With ACE you can parse into:
``` haskell
parsed complV "<distrans-verb> a <noun> <prep> a <noun>" ==
Succeeded (ComplVDisV (DistransitiveV "<distrans-verb>")
(ComplNP (NPCoordUnmarked (UnmarkedNPCoord anoun Nothing)))
(ComplPP (PP (Preposition "<prep>")
(NPCoordUnmarked (UnmarkedNPCoord anoun Nothing)))))
```
Which I can then further parse with `descriptive` to yield
descriptions like:
<verb-phrase> [<noun-phrase> ..]
Or similar. Which would be handy for a MUD so that a user can write:
> Put the sword on the table.
## Producing questions and consuming the answers in Haskell
TBA. Will be a generalization of
[this type](https://github.com/chrisdone/exercise/blob/master/src/Exercise/Types.hs#L20).
It is a library which I am working on in parallel which will ask the
user questions and then validate the answers.
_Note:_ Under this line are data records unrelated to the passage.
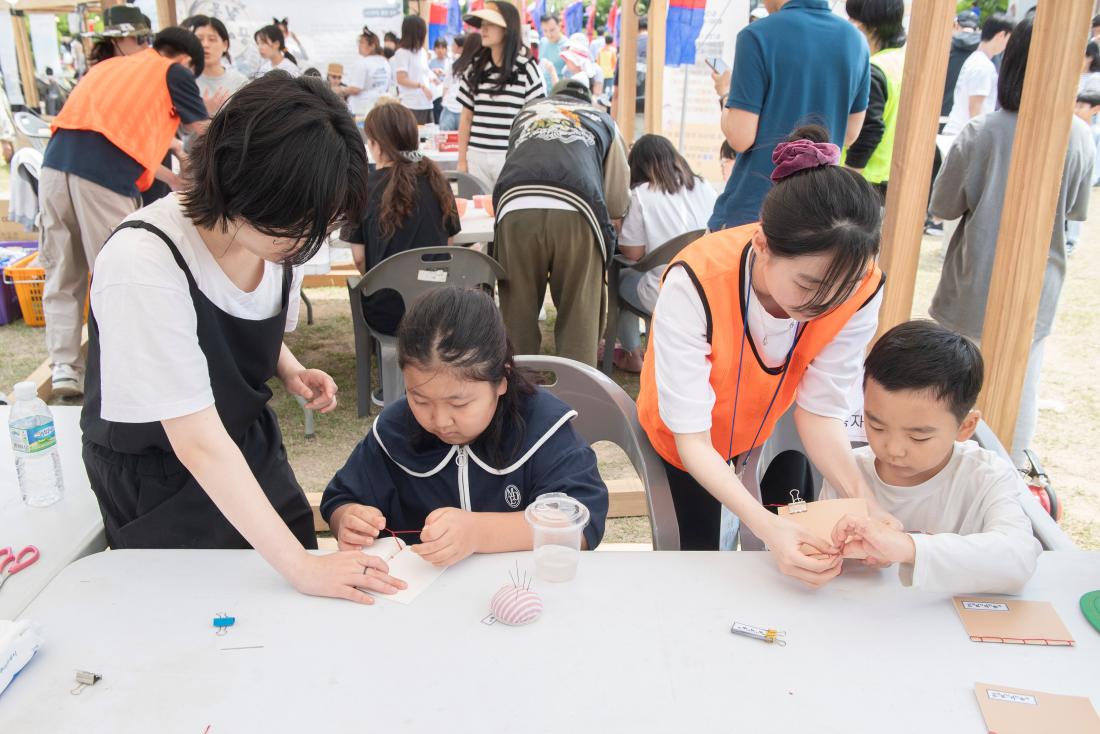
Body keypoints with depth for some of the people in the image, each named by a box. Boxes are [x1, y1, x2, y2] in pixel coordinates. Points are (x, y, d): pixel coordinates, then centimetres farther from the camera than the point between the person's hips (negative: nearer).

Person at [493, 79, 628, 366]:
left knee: (517, 313, 11)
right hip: (576, 213, -1)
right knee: (578, 316, 6)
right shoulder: (603, 120, 30)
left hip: (515, 206, 2)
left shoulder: (528, 110, 35)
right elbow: (618, 204, 26)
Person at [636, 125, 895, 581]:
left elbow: (820, 410, -19)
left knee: (801, 570, 11)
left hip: (771, 437, 3)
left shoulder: (859, 290, -28)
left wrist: (862, 499, -36)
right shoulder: (695, 284, -39)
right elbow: (692, 438, -35)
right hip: (688, 445, -3)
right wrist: (766, 525, -47)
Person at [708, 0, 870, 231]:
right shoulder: (855, 41, 4)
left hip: (753, 207, -5)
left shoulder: (759, 36, -13)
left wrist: (725, 94, 5)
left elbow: (740, 138, -13)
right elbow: (850, 134, 14)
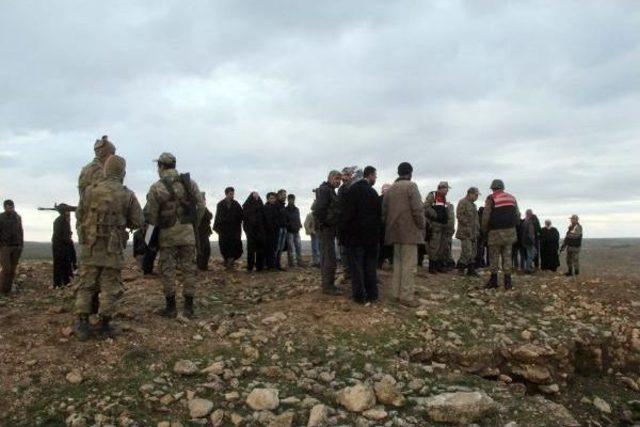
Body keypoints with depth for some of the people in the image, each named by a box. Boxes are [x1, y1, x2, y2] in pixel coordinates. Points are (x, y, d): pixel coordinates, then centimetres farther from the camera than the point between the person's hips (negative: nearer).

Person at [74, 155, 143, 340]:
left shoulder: (90, 191, -1)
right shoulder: (128, 195, -4)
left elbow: (79, 215, 10)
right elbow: (138, 222, 0)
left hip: (91, 247, 1)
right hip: (113, 248, -1)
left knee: (86, 285, 9)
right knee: (110, 287, 7)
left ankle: (82, 324, 6)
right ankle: (105, 324, 9)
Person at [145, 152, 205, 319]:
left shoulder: (156, 188, -6)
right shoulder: (189, 182, 1)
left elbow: (151, 215, -3)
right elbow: (201, 206, 0)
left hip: (167, 233, -2)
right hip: (187, 232, 2)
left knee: (167, 270, 7)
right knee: (188, 269, 6)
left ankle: (170, 307, 12)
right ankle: (188, 307, 9)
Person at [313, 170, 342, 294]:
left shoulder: (330, 191, 20)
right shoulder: (324, 190, -10)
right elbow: (318, 209, -20)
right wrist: (321, 225, -19)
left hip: (329, 229, 10)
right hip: (326, 228, -10)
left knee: (326, 257, 13)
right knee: (331, 258, -10)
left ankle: (327, 284, 19)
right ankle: (328, 285, -5)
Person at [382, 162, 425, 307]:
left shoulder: (390, 189, 13)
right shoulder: (411, 186, -8)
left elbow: (384, 211, 14)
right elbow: (418, 209, -15)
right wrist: (422, 227, -5)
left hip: (395, 232, 7)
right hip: (409, 231, -7)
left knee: (398, 263, 14)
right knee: (409, 264, -3)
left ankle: (396, 293, 18)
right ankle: (406, 296, -1)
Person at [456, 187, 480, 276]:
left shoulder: (473, 205, 22)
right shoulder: (462, 202, -8)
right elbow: (459, 216, -17)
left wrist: (477, 230, 18)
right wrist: (468, 224, -17)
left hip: (473, 233, 9)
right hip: (465, 233, -9)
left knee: (473, 253, 9)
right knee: (467, 252, -13)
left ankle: (471, 270, 16)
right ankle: (460, 268, 1)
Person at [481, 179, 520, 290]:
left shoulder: (491, 198, -5)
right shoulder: (512, 198, 13)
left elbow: (486, 216, -10)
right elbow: (517, 215, 12)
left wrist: (485, 230, 1)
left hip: (495, 231, -4)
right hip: (509, 231, 4)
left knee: (494, 257, 4)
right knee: (507, 256, 7)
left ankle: (494, 280, 5)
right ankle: (508, 282, 6)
Current output is like
this:
``` haskell
λ> describe (greaterThan 4 (integerExpr (parse id expr exercise)))
an integer greater than 4
λ> eval (greaterThan 4 (integerExpr (parse id expr exercise))) $(someHaskell "x = 1")
Left expected an expression, but got a declaration
λ> eval (greaterThan 4 (integerExpr (parse id expr exercise))) $(someHaskell "x")
Left expected an integer, but got an expression
λ> eval (greaterThan 4 (integerExpr (parse id expr exercise))) $(someHaskell "3")
Left expected an integer greater than 4
λ> eval (greaterThan 4 (integerExpr (parse id expr exercise))) $(someHaskell "5")
Right 5
```
This is also couples description with validation, but I will probably
rewrite it with this `descriptive` library.